From time to time, I dip into The Lost Spells, a little book of nature poems and beautiful art. Robert Macfarlane and Jackie Morris, the poet and artist who collaborated on The Lost Words published this as a sister book. The poems are about birds, animals, insects, and trees and many would be suitable for older elementary children. Part of the introduction reads:  "Loss is the tune of our age, hard to miss and hard to bear. Creatures, places and words disappear, day after day, year on year. But there has always been singing in dark times - and wonder is needed now more than ever." Amen. 

What are you working on this January?

Ravelry Links

Red Wool Peddler's Shawl


Anker's Cardigan - My Size


Tuesday, January 4, 2022

A Cup of Kindness

The year is new and in a way, we begin again. This year I choose "kindness." I am weary of the bitterness, division, and rancor in public life but there is little to do to change it. What I can do is choose my response. So this year I choose kindness and its associated words: kind, kindle, kindling, kin, kindred. 

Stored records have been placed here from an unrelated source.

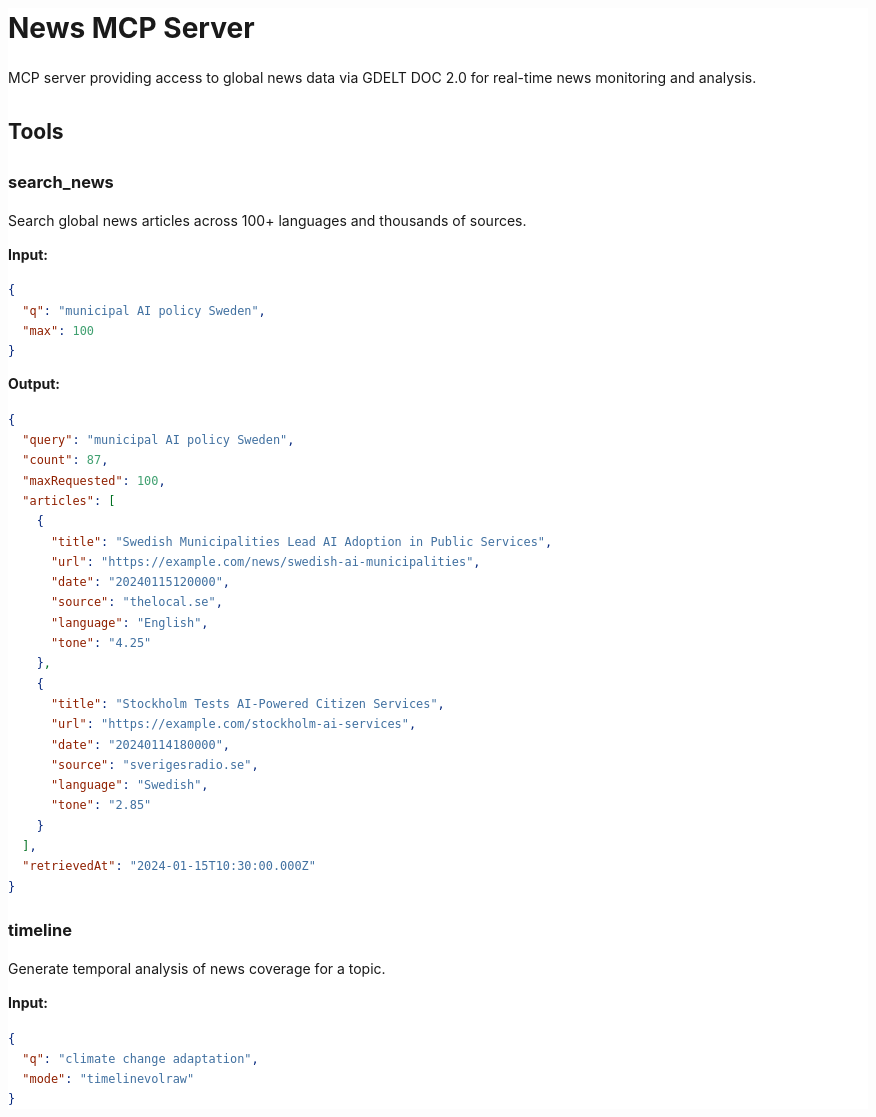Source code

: # News MCP Server

MCP server providing access to global news data via GDELT DOC 2.0 for real-time news monitoring and analysis.

## Tools

### search_news
Search global news articles across 100+ languages and thousands of sources.

**Input:**
```json
{
  "q": "municipal AI policy Sweden",
  "max": 100
}
```

**Output:**
```json
{
  "query": "municipal AI policy Sweden",
  "count": 87,
  "maxRequested": 100,
  "articles": [
    {
      "title": "Swedish Municipalities Lead AI Adoption in Public Services",
      "url": "https://example.com/news/swedish-ai-municipalities",
      "date": "20240115120000",
      "source": "thelocal.se",
      "language": "English", 
      "tone": "4.25"
    },
    {
      "title": "Stockholm Tests AI-Powered Citizen Services",
      "url": "https://example.com/stockholm-ai-services", 
      "date": "20240114180000",
      "source": "sverigesradio.se",
      "language": "Swedish",
      "tone": "2.85"
    }
  ],
  "retrievedAt": "2024-01-15T10:30:00.000Z"
}
```

### timeline
Generate temporal analysis of news coverage for a topic.

**Input:**
```json
{
  "q": "climate change adaptation",
  "mode": "timelinevolraw"
}
```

I begin with the origin of the word. The Old English, cynd, means origin, birth, race, family, kin. Germanic origin of kind meant natural, native, genteel, gentle, and gentry. Both the English and German words came from the Greek word or prefix gena or genesis meaning birth or beginning, thus the German word, kinder or child. The Sanskrit word for kind came from the prefix gn from the Greek. Maybe our ancestors learned kindness from their kin. 

A few years ago "random acts of kindness" were in vogue. While I think these acts are wonderful and in no way to be diminished, I am after a deeper kindness, a way of walking through the world. I am looking for kindness as a steady presence to what I encounter. This variety of kindness, at least for me, needs careful tending. 

The universe nudges me toward kindness. My daughter sent this little vase in my Christmas package. It goes nicely with my current journal. Until I have wildflowers it sits on my desk. I read this story of kindness in The Daily Good that I loved. Today I am thinking of two questions I heard or read recommended as a practice: "Is what I am about to do or say kind?" "Is it necessary?" So I look forward to this New Year with hope and kindness. Peace, joy, love, and light.